Researchers at Japan’s Shibaura Institute of Technology have combined artificial intelligence with the Finite Element Method (FEM) to deliver more reliable predictions of grout behaviour in complex soils. This approach is especially relevant for tackling soil liquefaction—the process where saturated soil loses its structure, as seen during the 2011 Great East Japan Earthquake.
Chemical grouting has long been used to stabilise soil by injecting a hardening chemical, but consistent permeation in heterogeneous, low-permeability soils has remained a challenge. By merging AI-driven predictive modelling with traditional FEM analysis, the team has made significant strides in understanding and forecasting grout dynamics.
Professor Shinya Inazumi, who led the research, notes that previous work depended solely on conventional permeation analysis. In contrast, the team built a soil model featuring low-permeability zones and performed a two-dimensional FEM analysis to measure permeation velocity. They then trained AI models—including a neural network and a gradient boosting decision tree—achieving an impressive R² value of 0.849.
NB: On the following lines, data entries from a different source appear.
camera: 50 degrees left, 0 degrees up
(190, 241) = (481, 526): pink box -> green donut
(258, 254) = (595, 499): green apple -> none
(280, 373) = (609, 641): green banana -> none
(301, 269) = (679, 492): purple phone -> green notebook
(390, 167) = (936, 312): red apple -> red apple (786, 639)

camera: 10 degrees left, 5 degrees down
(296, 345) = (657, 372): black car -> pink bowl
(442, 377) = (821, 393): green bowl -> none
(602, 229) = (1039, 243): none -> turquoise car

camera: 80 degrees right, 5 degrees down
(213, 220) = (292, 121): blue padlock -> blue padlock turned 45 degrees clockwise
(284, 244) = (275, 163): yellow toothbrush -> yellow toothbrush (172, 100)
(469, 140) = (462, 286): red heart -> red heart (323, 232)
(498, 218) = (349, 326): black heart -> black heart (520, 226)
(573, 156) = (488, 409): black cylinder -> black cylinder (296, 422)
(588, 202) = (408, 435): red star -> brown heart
One of the most striking benefits of this new method is speed: while FEM simulations can take up to 40 minutes per prediction, the AI models complete the task in under two seconds. Additionally, the AI approach improved the average permeation rate from 94.5% to 96% and modestly reduced the worst-case performance from 81% to 83%.
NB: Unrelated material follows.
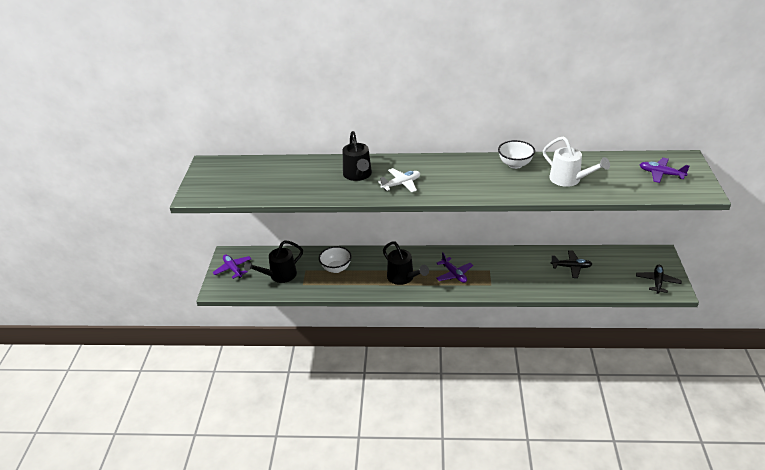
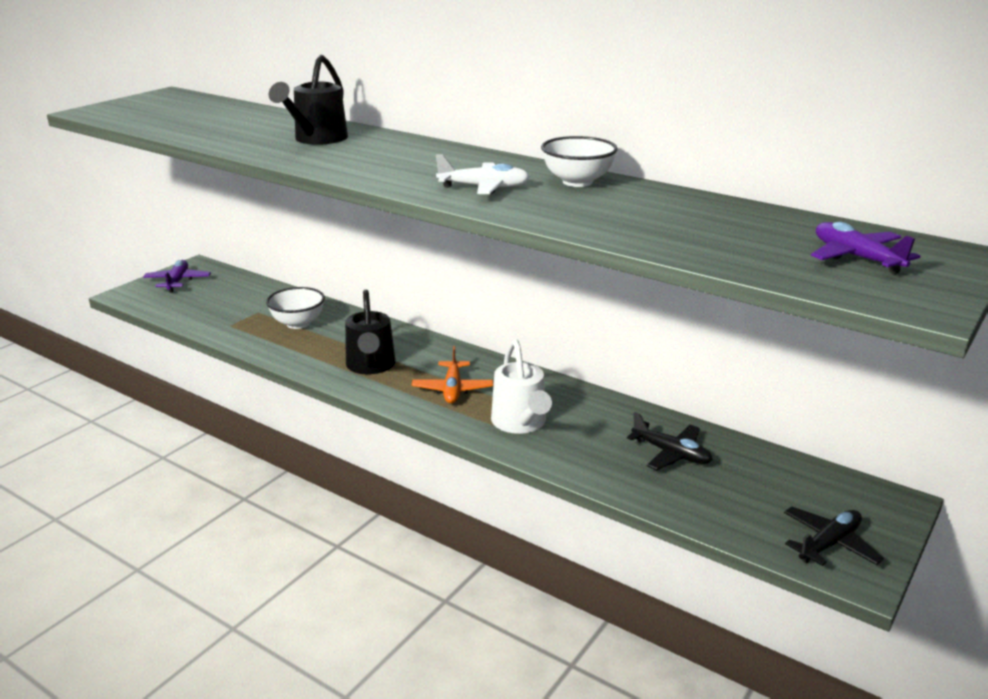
camera: 30 degrees right, 10 degrees down
(279, 275) = (218, 306): black watering can -> none
(401, 184) = (355, 160): white plane -> white plane (484, 187)
(454, 274) = (452, 389): purple plane -> orange plane
(569, 180) = (642, 219): white watering can -> white watering can (520, 423)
This study underlines how AI can enhance numerical modelling when paired with robust, well-structured data. However, the researchers advise that further validation with real-world field data is essential. Expanding the dataset could help fine-tune the models even further, ensuring both accuracy and reliability in practical applications.
Professor Inazumi believes these findings offer engineers a practical framework for predicting grout behaviour even under challenging soil conditions. Looking ahead, integrating additional physical properties—such as grout pressure and grain size distributions—into FEM simulations could further enhance the framework’s applicability.